We analysed Ohio birth certificates from 2006 to 2012 to examine GWG trend by prepregnancy body mass index, to calculate the risk of small- and large-for-gestational age (SGA and LGA), and macrosomia (birthweight >4000 g or >4500 g) infants, and to estimate the PARs of GWG below or above the guidelines.
Of 869,531 women who delivered singleton live births at 22-44 weeks of gestation, 4.5% were underweight, 48.9% were normal weight, 23.9% were overweight, and 22.7% were obese before pregnancy. About 36.5% of underweight, 52.6% of normal weight, 72.5% of overweight, and 62.4% of obese women gained weight above the guidelines, with only slight changes from 2006 to 2012. Also, 34.9% of underweight, 20.1% of normal weight, 16.3% of overweight, and 27.0% of obese women gained weight below the guidelines.
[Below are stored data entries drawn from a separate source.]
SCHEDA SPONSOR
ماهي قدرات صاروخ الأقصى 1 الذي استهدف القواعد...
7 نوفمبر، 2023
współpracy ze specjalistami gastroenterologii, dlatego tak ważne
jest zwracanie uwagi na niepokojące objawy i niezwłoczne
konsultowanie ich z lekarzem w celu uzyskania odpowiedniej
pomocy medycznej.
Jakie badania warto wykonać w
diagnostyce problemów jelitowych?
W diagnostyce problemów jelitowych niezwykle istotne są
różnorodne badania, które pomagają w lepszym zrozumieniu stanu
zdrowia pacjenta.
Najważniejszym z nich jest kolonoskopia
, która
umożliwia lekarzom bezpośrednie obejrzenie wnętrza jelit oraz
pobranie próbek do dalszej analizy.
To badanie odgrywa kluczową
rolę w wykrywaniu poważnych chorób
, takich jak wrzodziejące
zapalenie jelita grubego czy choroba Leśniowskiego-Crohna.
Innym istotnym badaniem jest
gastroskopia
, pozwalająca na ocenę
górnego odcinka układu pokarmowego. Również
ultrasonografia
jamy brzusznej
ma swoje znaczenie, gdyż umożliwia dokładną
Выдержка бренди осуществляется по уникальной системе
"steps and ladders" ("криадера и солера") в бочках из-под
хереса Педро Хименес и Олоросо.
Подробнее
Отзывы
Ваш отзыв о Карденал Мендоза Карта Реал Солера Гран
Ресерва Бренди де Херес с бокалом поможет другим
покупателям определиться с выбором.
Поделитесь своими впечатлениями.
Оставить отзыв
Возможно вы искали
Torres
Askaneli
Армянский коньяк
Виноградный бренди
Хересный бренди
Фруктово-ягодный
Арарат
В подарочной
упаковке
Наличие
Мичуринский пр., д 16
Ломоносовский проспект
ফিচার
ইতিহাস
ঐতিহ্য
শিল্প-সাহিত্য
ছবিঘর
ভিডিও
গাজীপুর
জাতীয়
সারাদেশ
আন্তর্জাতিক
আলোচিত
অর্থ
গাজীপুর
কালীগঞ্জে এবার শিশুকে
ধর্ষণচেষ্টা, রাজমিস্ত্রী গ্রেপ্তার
The PAR of GWG below or above the guidelines was -13% for SGA, 32.6% for LGA, 28.1% for macrosomia >4000 g, and 48.3% for macrosomia >4500 g, mostly driven by currently GWG above the guidelines in normal weight, overweight, and obese women.
A high percentage of pregnant women gained weight outside of the current IOM GWG guidelines; however, changes from 2006 to 2012 were small. GWG above the IOM guidelines significantly contributed to a large proportion of LGA and macrosomic infants in the general population.